Product Placements/Mentions: Bertolli Italian Foods, Effen Vodka, O&i, Buick, Adidas
Tony: The world is tough for white men in power.
(after Sarah tells Andrew she's seeing someone new) Andrew: I'm telling you it's fine. Sarah: Okay. You know what? Don't do the robot thing, where you pretend you don't have any feelings. Andrew: So if I'm not feeling the way you want me to feel, I'm a robot?
(imagining a conversation after reading an evaluation from his subordinates) Tom: It couldn't have been us. Hector: No way. Mason: Why not?
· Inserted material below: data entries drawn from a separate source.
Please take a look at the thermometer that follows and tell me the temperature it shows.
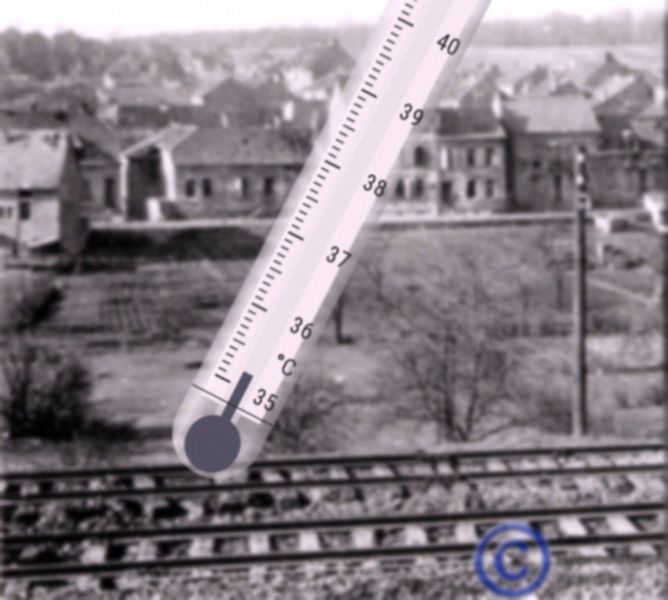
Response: 35.2 °C
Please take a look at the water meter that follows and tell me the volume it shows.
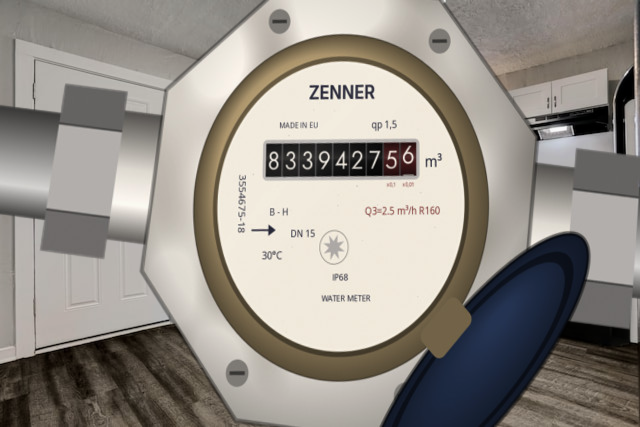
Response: 8339427.56 m³
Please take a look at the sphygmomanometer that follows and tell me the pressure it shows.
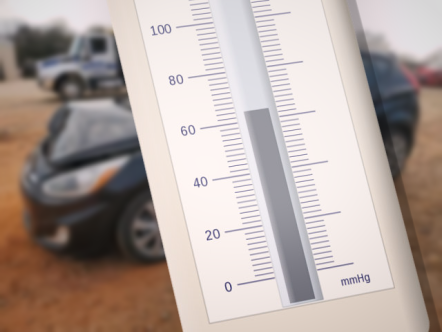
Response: 64 mmHg
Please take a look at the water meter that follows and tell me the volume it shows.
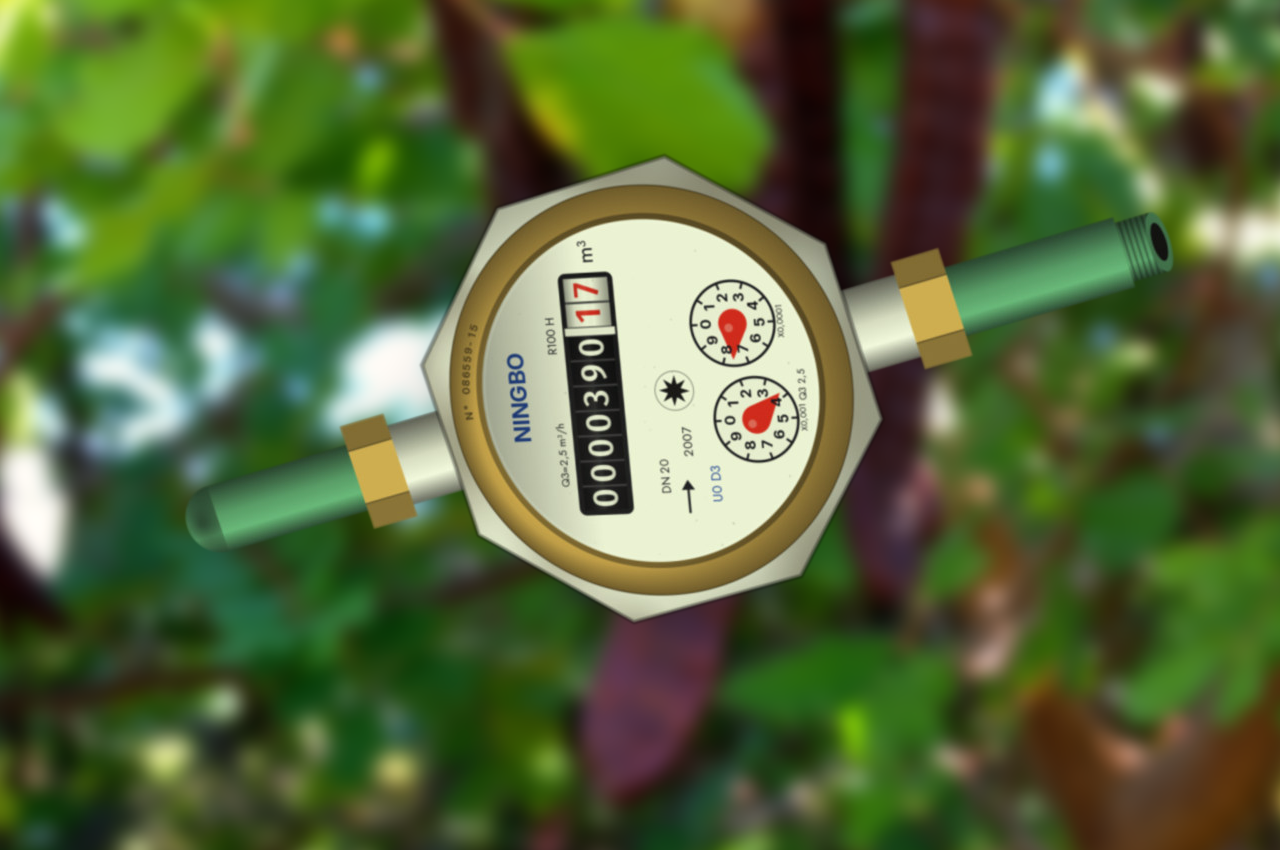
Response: 390.1737 m³
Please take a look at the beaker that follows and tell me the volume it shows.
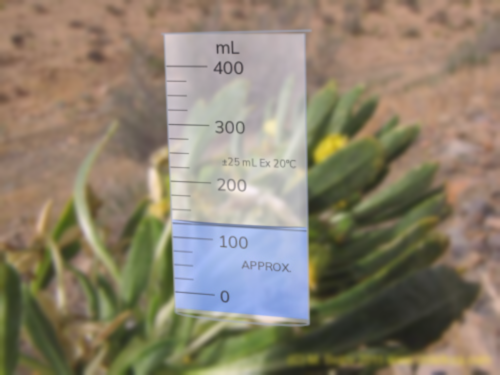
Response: 125 mL
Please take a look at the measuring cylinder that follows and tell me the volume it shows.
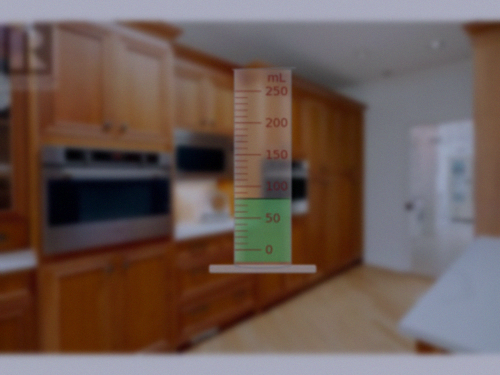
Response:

Tom: I worship you as a living God. Hector: Such a suck-up. (to Mason) You know I can't spell mediocre. Tom: He'd always switch the 'r' and the 'e'.
Sarah: He has an orchid in his apartment. And now I know what that means. Conner: He's gay? Sarah: Yeah. Conner: Because he has an orchid? Sarah: Yeah. Conner: Everybody who has an orchid is gay? Sarah: Pretty much. Conner: My grandmother has an orchid. Sarah: Then she's gay.
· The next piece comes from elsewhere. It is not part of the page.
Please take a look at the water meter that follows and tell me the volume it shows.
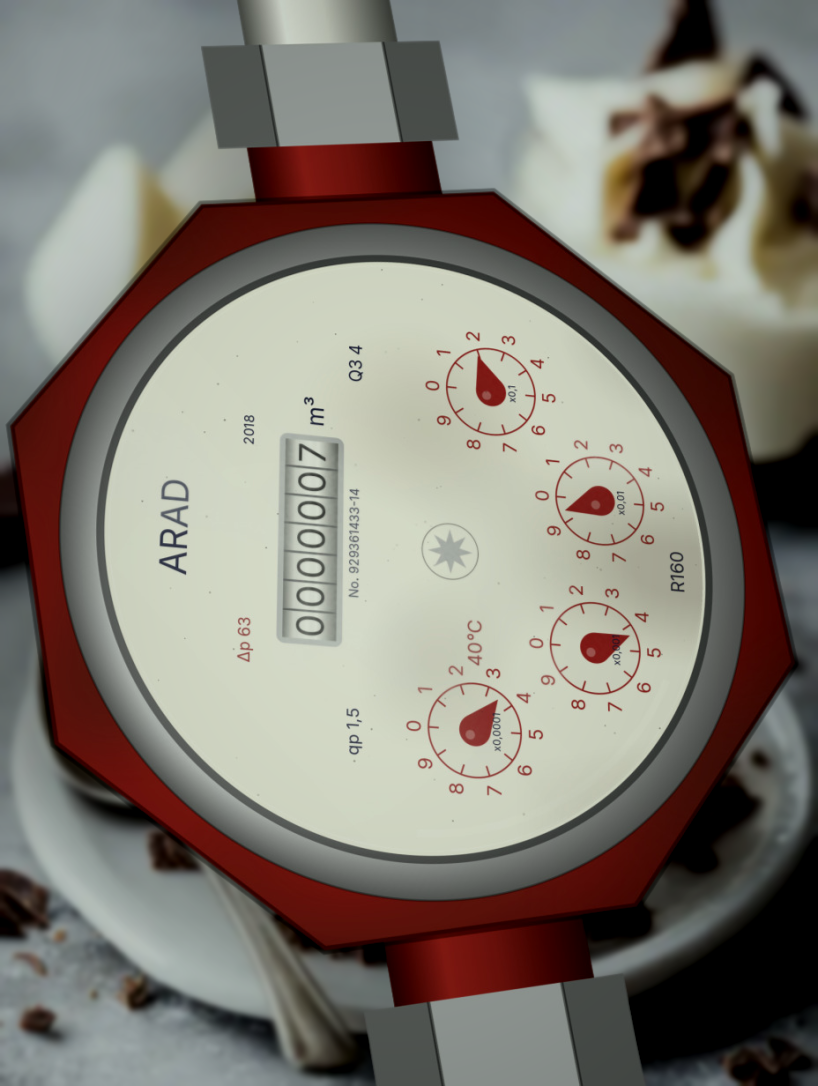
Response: 7.1943 m³
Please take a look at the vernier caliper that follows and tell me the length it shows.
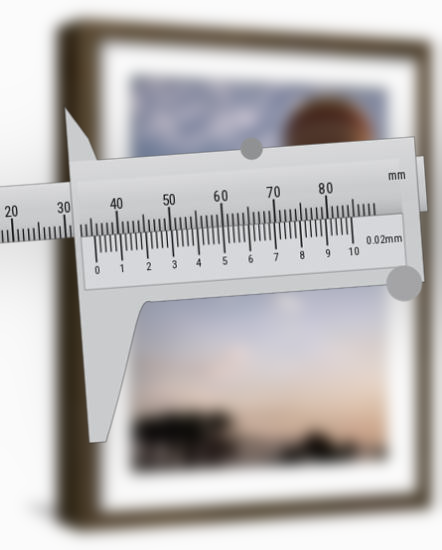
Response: 35.5 mm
Jeff: Hello, Mason. [I'm] Jeff Wheaton. I'm with Blue Tricycle. Mason: Am I supposed to know what that means?
Sarah: I don't think we should see each other anymore. Andrew: Oh, uh, okay. Uhm, why? Sarah: Because I just totally failed in doing a trust circle. And, let's see, my ex-husband is gay. Andrew: Huh. The gay ex-husband excuse. I... never heard that one before.
Sarah: For all I know, I could be sitting across the table from Liberace. Andrew: Well, I don't really even play piano. So, maybe a little guitar.